EXERCISE BRIEF:
What you write should match, word for word, the lines from the one containing "right back paw: (673, 422)" through the end of the data, with no pictures.

SUPPLIED MATERIAL:
- - -

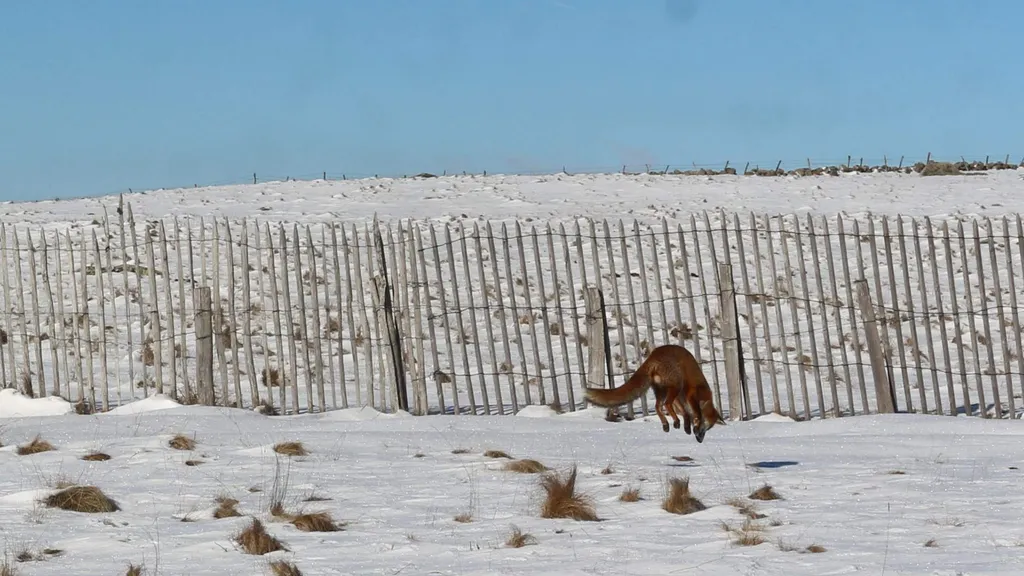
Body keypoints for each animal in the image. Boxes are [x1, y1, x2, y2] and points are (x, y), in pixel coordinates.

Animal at [584, 344, 726, 443]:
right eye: (705, 426)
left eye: (708, 429)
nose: (700, 440)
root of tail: (653, 355)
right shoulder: (690, 394)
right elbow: (694, 413)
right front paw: (691, 422)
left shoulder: (680, 399)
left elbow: (685, 413)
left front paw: (686, 427)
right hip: (675, 386)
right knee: (666, 404)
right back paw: (673, 422)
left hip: (662, 391)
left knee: (658, 407)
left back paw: (667, 424)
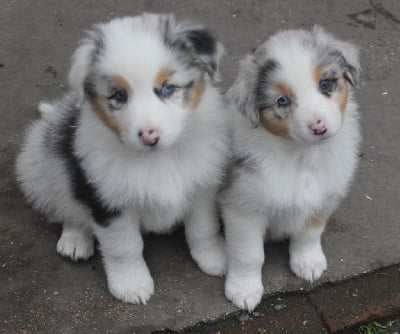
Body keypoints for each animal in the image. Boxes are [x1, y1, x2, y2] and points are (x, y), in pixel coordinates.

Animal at [15, 13, 230, 306]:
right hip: (41, 162)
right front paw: (131, 285)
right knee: (64, 201)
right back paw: (75, 239)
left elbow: (203, 229)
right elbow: (125, 247)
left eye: (167, 88)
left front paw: (216, 259)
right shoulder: (108, 199)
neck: (156, 158)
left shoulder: (202, 187)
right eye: (119, 95)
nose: (149, 136)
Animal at [220, 26, 360, 310]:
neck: (302, 155)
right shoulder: (242, 207)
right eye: (283, 101)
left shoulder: (324, 196)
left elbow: (310, 231)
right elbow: (249, 254)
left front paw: (308, 262)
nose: (319, 127)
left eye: (326, 84)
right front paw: (244, 290)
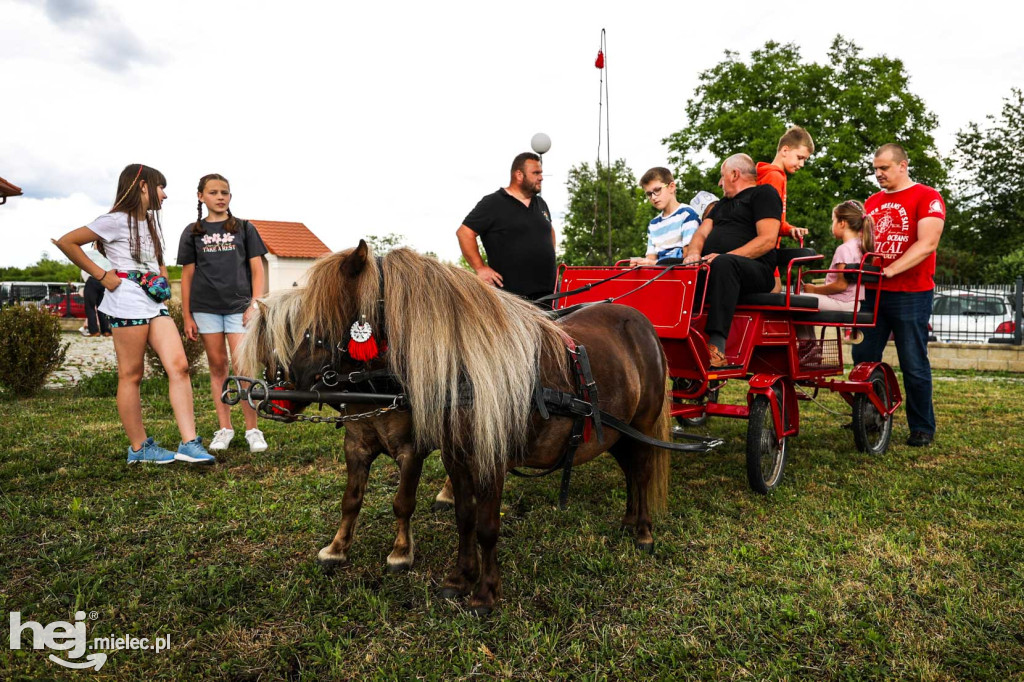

- - -

ANSWER FOR THIS EXERCISE:
right back paw: (673, 422)
left hip: (662, 391)
left knee: (658, 407)
left back paw: (667, 424)
Body keypoints for each animal in the image. Boxes are [x1, y1, x2, y2] and points are (x, y), in pixel coordinates.

Animal at [15, 13, 230, 306]:
right hip: (41, 162)
right front paw: (131, 285)
right knee: (64, 201)
right back paw: (75, 239)
left elbow: (203, 229)
right elbow: (125, 247)
left eye: (167, 88)
left front paw: (216, 259)
right shoulder: (108, 199)
neck: (156, 158)
left shoulder: (202, 187)
right eye: (119, 95)
nose: (149, 136)
Animal at [220, 26, 360, 310]:
neck: (302, 155)
right shoulder: (242, 207)
right eye: (283, 101)
left shoulder: (324, 196)
left elbow: (310, 231)
right elbow: (249, 254)
left front paw: (308, 262)
nose: (319, 127)
left eye: (326, 84)
right front paw: (244, 290)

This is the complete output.